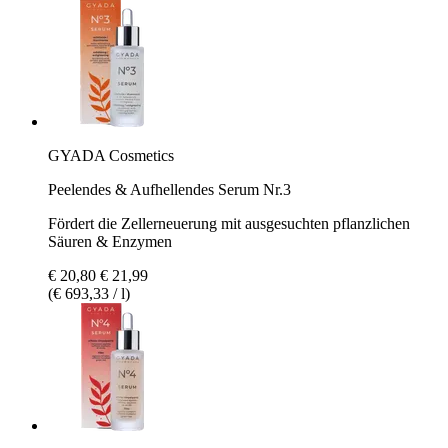
GYADA Cosmetics
Peelendes & Aufhellendes Serum Nr.3
Fördert die Zellerneuerung mit ausgesuchten pflanzlichen
Säuren & Enzymen
€ 20,80
€ 21,99
(€ 693,33 / l)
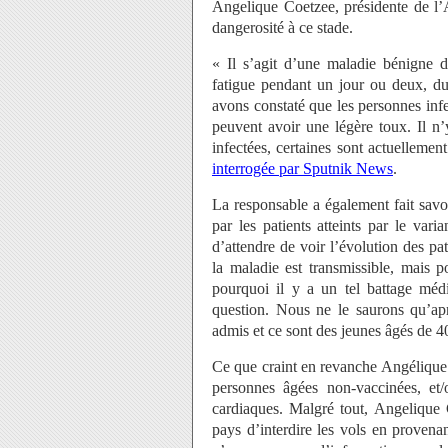
Angelique Coetzee, présidente de l’A
dangerosité à ce stade.
« Il s’agit d’une maladie bénigne 
fatigue pendant un jour ou deux, du
avons constaté que les personnes infe
peuvent avoir une légère toux. Il n
infectées, certaines sont actuellemen
interrogée par Sputnik News
.
La responsable a également fait savo
par les patients atteints par le vari
d’attendre de voir l’évolution des p
la maladie est transmissible, mais 
pourquoi il y a un tel battage médi
question. Nous ne le saurons qu’apr
admis et ce sont des jeunes âgés de 4
Ce que craint en revanche Angélique 
personnes âgées non-vaccinées, et
cardiaques. Malgré tout, Angelique C
pays d’interdire les vols en provena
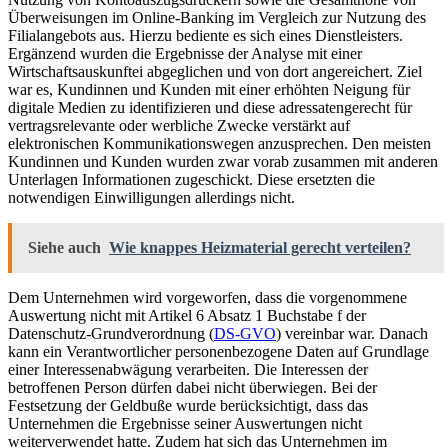
Überweisungen im Online-Banking im Vergleich zur Nutzung des
Filialangebots aus. Hierzu bediente es sich eines Dienstleisters.
Ergänzend wurden die Ergebnisse der Analyse mit einer
Wirtschaftsauskunftei abgeglichen und von dort angereichert. Ziel
war es, Kundinnen und Kunden mit einer erhöhten Neigung für
digitale Medien zu identifizieren und diese adressatengerecht für
vertragsrelevante oder werbliche Zwecke verstärkt auf
elektronischen Kommunikationswegen anzusprechen. Den meisten
Kundinnen und Kunden wurden zwar vorab zusammen mit anderen
Unterlagen Informationen zugeschickt. Diese ersetzten die
notwendigen Einwilligungen allerdings nicht.
Siehe auch
Wie knappes Heizmaterial gerecht verteilen?
Dem Unternehmen wird vorgeworfen, dass die vorgenommene
Auswertung nicht mit Artikel 6 Absatz 1 Buchstabe f der
Datenschutz-Grundverordnung (
DS-GVO
) vereinbar war. Danach
kann ein Verantwortlicher personenbezogene Daten auf Grundlage
einer Interessenabwägung verarbeiten. Die Interessen der
betroffenen Person dürfen dabei nicht überwiegen. Bei der
Festsetzung der Geldbuße wurde berücksichtigt, dass das
Unternehmen die Ergebnisse seiner Auswertungen nicht
weiterverwendet hatte. Zudem hat sich das Unternehmen im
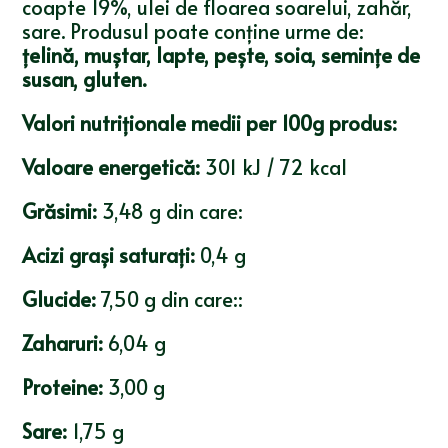
coapte 19%, ulei de floarea soarelui, zahăr,
sare. Produsul poate conține urme de:
țelină, muștar, lapte, pește, soia, semințe de
susan, gluten.
Valori nutriționale medii per 100g produs:
Valoare energetică:
301 kJ / 72 kcal
Grăsimi:
3,48 g din care:
Acizi grași saturați:
0,4 g
Glucide:
7,50 g din care::
Zaharuri:
6,04 g
Proteine:
3,00 g
Sare:
1,75 g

----

### Instructions to follow:
Please filter the entries above down to the lines holding "wurden" and copy them.

### Written solution:
Ergänzend wurden die Ergebnisse der Analyse mit einer
Kundinnen und Kunden wurden zwar vorab zusammen mit anderen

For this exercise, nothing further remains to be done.